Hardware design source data

───

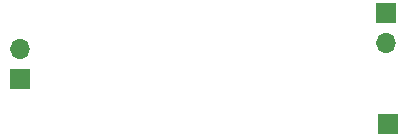
<source format=gbr>
%TF.GenerationSoftware,KiCad,Pcbnew,(5.1.10)-1*%
%TF.CreationDate,2021-11-09T18:22:06+08:00*%
%TF.ProjectId,mt3608,6d743336-3038-42e6-9b69-6361645f7063,rev?*%
%TF.SameCoordinates,Original*%
%TF.FileFunction,Soldermask,Bot*%
%TF.FilePolarity,Negative*%
%FSLAX46Y46*%
G04 Gerber Fmt 4.6, Leading zero omitted, Abs format (unit mm)*
G04 Created by KiCad (PCBNEW (5.1.10)-1) date 2021-11-09 18:22:06*
%MOMM*%
%LPD*%
G01*
G04 APERTURE LIST*
%ADD10R,1.700000X1.700000*%
%ADD11O,1.700000X1.700000*%
G04 APERTURE END LIST*
D10*
%TO.C,EN*%
X70730000Y-50580000D03*
%TD*%
%TO.C,Vin*%
X70590000Y-41220000D03*
D11*
X70590000Y-43760000D03*
%TD*%
%TO.C,Vout*%
X39550000Y-44240000D03*
D10*
X39550000Y-46780000D03*
%TD*%
M02*

</source>
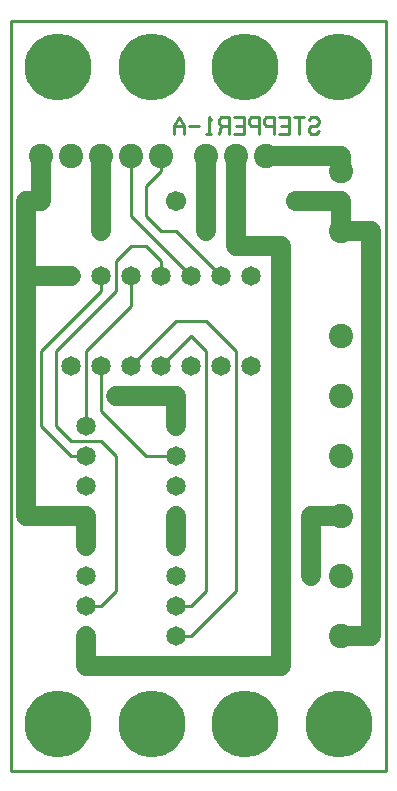
<source format=gbl>
%MOIN*%
%FSLAX25Y25*%
G04 D10 used for Character Trace; *
G04     Circle (OD=.01000) (No hole)*
G04 D11 used for Power Trace; *
G04     Circle (OD=.06700) (No hole)*
G04 D12 used for Signal Trace; *
G04     Circle (OD=.01100) (No hole)*
G04 D13 used for Via; *
G04     Circle (OD=.05800) (Round. Hole ID=.02800)*
G04 D14 used for Component hole; *
G04     Circle (OD=.06500) (Round. Hole ID=.03500)*
G04 D15 used for Component hole; *
G04     Circle (OD=.06700) (Round. Hole ID=.04300)*
G04 D16 used for Component hole; *
G04     Circle (OD=.08100) (Round. Hole ID=.05100)*
G04 D17 used for Component hole; *
G04     Circle (OD=.08900) (Round. Hole ID=.05900)*
G04 D18 used for Component hole; *
G04     Circle (OD=.11300) (Round. Hole ID=.08300)*
G04 D19 used for Component hole; *
G04     Circle (OD=.16000) (Round. Hole ID=.13000)*
G04 D20 used for Component hole; *
G04     Circle (OD=.18300) (Round. Hole ID=.15300)*
G04 D21 used for Component hole; *
G04     Circle (OD=.22291) (Round. Hole ID=.19291)*
%ADD10C,.01000*%
%ADD11C,.06700*%
%ADD12C,.01100*%
%ADD13C,.05800*%
%ADD14C,.06500*%
%ADD15C,.06700*%
%ADD16C,.08100*%
%ADD17C,.08900*%
%ADD18C,.11300*%
%ADD19C,.16000*%
%ADD20C,.18300*%
%ADD21C,.22291*%
%IPPOS*%
%LPD*%
G90*X0Y0D02*D21*X15625Y15625D03*D11*              
X25000Y35000D02*X90000D01*Y145000D01*D13*D03*D11* 
Y175000D01*X75000D01*Y205000D01*D16*D03*X85000D03*
D11*X110000D01*Y200000D01*D16*D03*D11*Y180000D02* 
Y190000D01*D16*Y180000D03*D11*X120000D01*         
Y155000D01*D13*D03*D11*Y45000D01*X110000D01*D16*  
D03*Y65000D03*D13*X100000D03*D11*Y85000D01*       
X110000D01*D16*D03*Y105000D03*D12*X60000Y45000D02*
X75000Y60000D01*X55000Y45000D02*X60000D01*D14*    
X55000D03*D12*Y55000D02*X60000D01*D14*X55000D03*  
D12*X60000D02*X65000Y60000D01*Y140000D01*         
X60000Y145000D01*X50000Y135000D01*D14*D03*        
X60000D03*X40000D03*D12*X55000Y150000D01*         
X65000D01*X75000Y140000D01*Y60000D01*D14*         
X55000Y75000D03*D11*Y85000D01*D14*D03*Y95000D03*  
D12*X35000Y60000D02*Y105000D01*X30000Y55000D02*   
X35000Y60000D01*X25000Y55000D02*X30000D01*D14*    
X25000D03*Y65000D03*Y45000D03*D11*Y35000D01*D21*  
X46875Y15625D03*D14*X55000Y65000D03*D12*X0Y0D02*  
X125000D01*Y250000D01*X0D01*Y0D01*D14*            
X25000Y75000D03*D11*Y85000D01*D14*D03*D11*        
X5000D01*Y165000D01*X20000D01*D14*D03*D12*        
X10000Y140000D02*X30000Y160000D01*                
X10000Y115000D02*Y140000D01*X20000Y105000D02*     
X10000Y115000D01*X20000Y105000D02*X25000D01*D14*  
D03*D12*X35000D02*X30000Y110000D01*X20000D01*     
X15000Y115000D01*Y140000D01*X35000Y160000D01*     
Y170000D01*X40000Y175000D01*X45000D01*            
X50000Y170000D01*Y165000D01*D14*D03*D12*          
X25000Y140000D02*X40000Y155000D01*                
X25000Y115000D02*Y140000D01*D14*Y115000D03*D12*   
X45000Y105000D02*X30000Y120000D01*                
X45000Y105000D02*X55000D01*D14*D03*Y115000D03*D11*
Y125000D01*X35000D01*D13*D03*D12*X30000Y120000D02*
Y135000D01*D14*D03*X20000D03*D12*X40000Y155000D02*
Y165000D01*D14*D03*X30000D03*D12*Y160000D01*      
X50000Y180000D02*X55000D01*X70000Y165000D01*D14*  
D03*X80000D03*X60000D03*D12*X40000Y185000D01*     
Y205000D01*D16*D03*D12*X45000Y195000D02*          
X50000Y200000D01*X45000Y185000D02*Y195000D01*     
X50000Y180000D02*X45000Y185000D01*D15*            
X55000Y190000D03*D13*X65000Y180000D03*D11*        
Y205000D01*D16*D03*D10*X99163Y216914D02*          
X100000Y217871D01*X101674D01*X102511Y216914D01*   
Y215957D01*X101674Y215000D01*X100000D01*          
X99163Y214043D01*Y213086D01*X100000Y212129D01*    
X101674D01*X102511Y213086D01*X95837Y212129D02*    
Y217871D01*X97511D02*X94163D01*X89163Y212129D02*  
X92511D01*Y217871D01*X89163D01*X92511Y215000D02*  
X90000D01*X87511Y212129D02*Y217871D01*X85000D01*  
X84163Y216914D01*Y215957D01*X85000Y215000D01*     
X87511D01*X82511Y212129D02*Y217871D01*X80000D01*  
X79163Y216914D01*Y215957D01*X80000Y215000D01*     
X82511D01*X74163Y212129D02*X77511D01*Y217871D01*  
X74163D01*X77511Y215000D02*X75000D01*             
X72511Y212129D02*Y217871D01*X70000D01*            
X69163Y216914D01*Y215957D01*X70000Y215000D01*     
X72511D01*X70000D02*X69163Y212129D01*             
X66674Y216914D02*X65837Y217871D01*Y212129D01*     
X66674D02*X65000D01*X62511Y215000D02*X59163D01*   
X57511Y212129D02*Y215000D01*X55837Y217871D01*     
X54163Y215000D01*Y212129D01*X57511Y215000D02*     
X54163D01*D16*X50000Y205000D03*D12*Y200000D01*D13*
X30000Y180000D03*D11*Y190000D01*D14*D03*D11*      
Y205000D01*D16*D03*X20000D03*X10000D03*D11*       
Y190000D01*D14*D03*D11*X5000D01*Y165000D01*D14*   
X70000Y135000D03*D21*X46875Y234375D03*X15625D03*  
D14*X25000Y95000D03*X80000Y135000D03*D21*         
X78125Y234375D03*D15*X95000Y190000D03*D11*        
X110000D01*D21*X109375Y234375D03*D16*             
X110000Y145000D03*Y125000D03*D21*X78125Y15625D03* 
X109375D03*M02*                                   

</source>
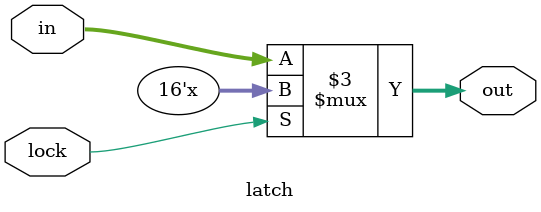
<source format=v>
module latch(lock, in, out);
input lock;
input [15:0] in;
output [15:0] out;
reg [15:0] out;

always @(*) begin
    if (~lock)
        out <= in;
end

endmodule

</source>
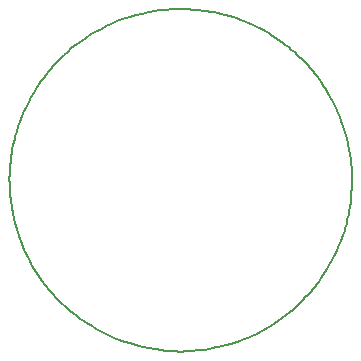
<source format=gbr>
G04 DipTrace 3.2.0.1*
G04 BoardOutline.gbr*
%MOIN*%
G04 #@! TF.FileFunction,Profile*
G04 #@! TF.Part,Single*
%ADD11C,0.005512*%
%FSLAX26Y26*%
G04*
G70*
G90*
G75*
G01*
G04 BoardOutline*
%LPD*%
X393701Y964567D2*
D11*
X394882Y987402D1*
X395669Y1011024D1*
X398031Y1029134D1*
X400000Y1042520D1*
X402362Y1059055D1*
X403543Y1067323D1*
X406693Y1082283D1*
X411024Y1101969D1*
X413386Y1112598D1*
X417323Y1125197D1*
X423228Y1144094D1*
X428346Y1159843D1*
X435433Y1177953D1*
X443701Y1196063D1*
X447638Y1207087D1*
X457480Y1225591D1*
X466535Y1242913D1*
X474016Y1255118D1*
X483465Y1270472D1*
X491732Y1284252D1*
X499213Y1294488D1*
X507480Y1305118D1*
X516535Y1316929D1*
X524803Y1328346D1*
X531496Y1335433D1*
X540551Y1346063D1*
X557087Y1363780D1*
X575197Y1381496D1*
X587402Y1392520D1*
X600000Y1403937D1*
X619291Y1418504D1*
X635039Y1430315D1*
X648819Y1439764D1*
X666929Y1451181D1*
X679921Y1459055D1*
X700787Y1470472D1*
X714567Y1477559D1*
X733465Y1485827D1*
X753543Y1494882D1*
X769685Y1500787D1*
X794882Y1509055D1*
X815748Y1515354D1*
X836220Y1520472D1*
X858268Y1525197D1*
X878346Y1528740D1*
X892126Y1530709D1*
X906299Y1532283D1*
X919685Y1533858D1*
X932283Y1534646D1*
X948031Y1535039D1*
X962598Y1535827D1*
X976378Y1535433D1*
X990157Y1535039D1*
X1006693Y1533858D1*
X1016929Y1533465D1*
X1026378Y1532283D1*
X1039370Y1530315D1*
X1052756Y1528740D1*
X1062992Y1527165D1*
X1074803Y1524803D1*
X1088189Y1521654D1*
X1099213Y1519291D1*
X1111417Y1516535D1*
X1128740Y1511811D1*
X1138976Y1508661D1*
X1152756Y1503937D1*
X1162598Y1500394D1*
X1176378Y1494882D1*
X1189370Y1489370D1*
X1200000Y1484646D1*
X1205512Y1482283D1*
X1213386Y1478346D1*
X1224803Y1472835D1*
X1234646Y1467323D1*
X1245276Y1462205D1*
X1252362Y1458268D1*
X1257480Y1455118D1*
X1265748Y1449606D1*
X1275591Y1442913D1*
X1285827Y1436220D1*
X1296850Y1429528D1*
X1306693Y1422047D1*
X1313780Y1416535D1*
X1318504Y1412205D1*
X1324409Y1407874D1*
X1333858Y1400394D1*
X1344094Y1390945D1*
X1351969Y1383858D1*
X1360236Y1375591D1*
X1369685Y1367323D1*
X1375984Y1361811D1*
X1387402Y1348031D1*
X1396457Y1338189D1*
X1405118Y1328740D1*
X1411811Y1319291D1*
X1418504Y1310630D1*
X1434252Y1290551D1*
X1440551Y1280315D1*
X1447244Y1268898D1*
X1453543Y1258661D1*
X1459449Y1248819D1*
X1463780Y1240945D1*
X1472047Y1226378D1*
X1476378Y1217717D1*
X1483071Y1204724D1*
X1489370Y1189764D1*
X1495276Y1175197D1*
X1500394Y1162598D1*
X1503543Y1152362D1*
X1508661Y1137008D1*
X1513780Y1120866D1*
X1517717Y1105118D1*
X1522441Y1086220D1*
X1526772Y1065354D1*
X1528740Y1052756D1*
X1531102Y1033858D1*
X1532677Y1019685D1*
X1534252Y1004724D1*
X1535039Y988583D1*
X1535433Y970866D1*
Y956299D1*
X1534646Y938976D1*
X1533858Y921654D1*
X1533071Y910236D1*
X1531102Y893701D1*
X1528740Y876378D1*
X1526378Y861417D1*
X1524016Y849606D1*
X1520472Y836614D1*
X1517717Y820472D1*
X1513386Y806299D1*
X1510630Y796457D1*
X1505512Y782283D1*
X1502756Y773622D1*
X1498425Y761811D1*
X1492520Y748425D1*
X1486220Y732283D1*
X1481102Y721260D1*
X1475984Y711811D1*
X1469291Y698819D1*
X1459843Y681102D1*
X1452756Y669291D1*
X1445669Y657874D1*
X1438976Y647638D1*
X1433465Y638976D1*
X1424803Y627165D1*
X1417717Y618110D1*
X1411024Y609449D1*
X1404724Y601181D1*
X1397638Y592913D1*
X1388976Y583071D1*
X1380315Y574016D1*
X1372835Y566142D1*
X1359055Y552362D1*
X1348031Y541732D1*
X1338976Y533858D1*
X1329921Y525591D1*
X1315748Y515354D1*
X1302362Y504724D1*
X1289764Y495669D1*
X1279528Y488976D1*
X1265354Y479921D1*
X1253543Y472047D1*
X1242126Y466142D1*
X1230315Y460236D1*
X1217323Y453543D1*
X1202756Y446063D1*
X1190551Y440551D1*
X1175197Y434646D1*
X1162992Y429134D1*
X1143701Y422835D1*
X1132283Y419685D1*
X1115354Y414567D1*
X1101575Y411417D1*
X1090551Y409055D1*
X1083858Y407480D1*
X1071654Y404724D1*
X1058661Y402362D1*
X1044882Y399606D1*
X1033071Y398819D1*
X1020079Y397244D1*
X1006299Y396063D1*
X991732Y395276D1*
X981102Y394488D1*
X965354Y393701D1*
X942913Y394882D1*
X928346Y395276D1*
X916929Y396063D1*
X899213Y398819D1*
X881102Y400787D1*
X854724Y404724D1*
X824409Y410630D1*
X794094Y421260D1*
X777953Y425591D1*
X759055Y432677D1*
X743701Y438976D1*
X723228Y448031D1*
X710236Y454331D1*
X696457Y461417D1*
X682283Y468898D1*
X664173Y480709D1*
X654331Y486614D1*
X641732Y494488D1*
X630315Y502756D1*
X617717Y512598D1*
X606299Y521260D1*
X594488Y530315D1*
X581102Y542126D1*
X565354Y557087D1*
X549606Y573228D1*
X540157Y584252D1*
X524803Y600394D1*
X503150Y629528D1*
X482677Y659055D1*
X469291Y679921D1*
X457874Y703543D1*
X443701Y733071D1*
X435433Y751969D1*
X425591Y778740D1*
X418504Y801575D1*
X412205Y822835D1*
X404724Y853150D1*
X401575Y874409D1*
X398031Y896457D1*
X395669Y920472D1*
X394882Y935827D1*
X394488Y948031D1*
X394094Y955512D1*
X393701Y965354D1*
Y964567D1*
M02*

</source>
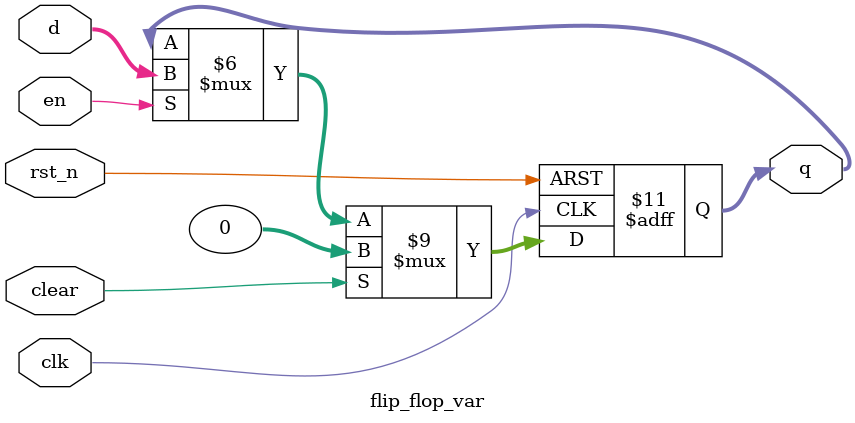
<source format=v>
`timescale 1ns / 1ps


module flip_flop_var#(
parameter N=32
)(
input       clk,
input       rst_n,
input       clear,
input       en,
input  [N-1:0]  d,
output  reg [N-1:0] q
    );
    
    always @(posedge clk or negedge rst_n) begin
        if(~rst_n) q<='b0;//{{N{1'b0}}};
        else if(clear==1'b1)  q<='b0;//q<={{N{1'b0}}};
        else if(en==1'b1)   q<=d;
        else        q<=q;
        
    end
    
    
endmodule

</source>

───

Quote the data above from the line containing "X1404724Y601181D1*" to the line containing "X1083858Y407480D1*", inclusive, and stop.

▶ [COMPLETED EXERCISE]
X1404724Y601181D1*
X1397638Y592913D1*
X1388976Y583071D1*
X1380315Y574016D1*
X1372835Y566142D1*
X1359055Y552362D1*
X1348031Y541732D1*
X1338976Y533858D1*
X1329921Y525591D1*
X1315748Y515354D1*
X1302362Y504724D1*
X1289764Y495669D1*
X1279528Y488976D1*
X1265354Y479921D1*
X1253543Y472047D1*
X1242126Y466142D1*
X1230315Y460236D1*
X1217323Y453543D1*
X1202756Y446063D1*
X1190551Y440551D1*
X1175197Y434646D1*
X1162992Y429134D1*
X1143701Y422835D1*
X1132283Y419685D1*
X1115354Y414567D1*
X1101575Y411417D1*
X1090551Y409055D1*
X1083858Y407480D1*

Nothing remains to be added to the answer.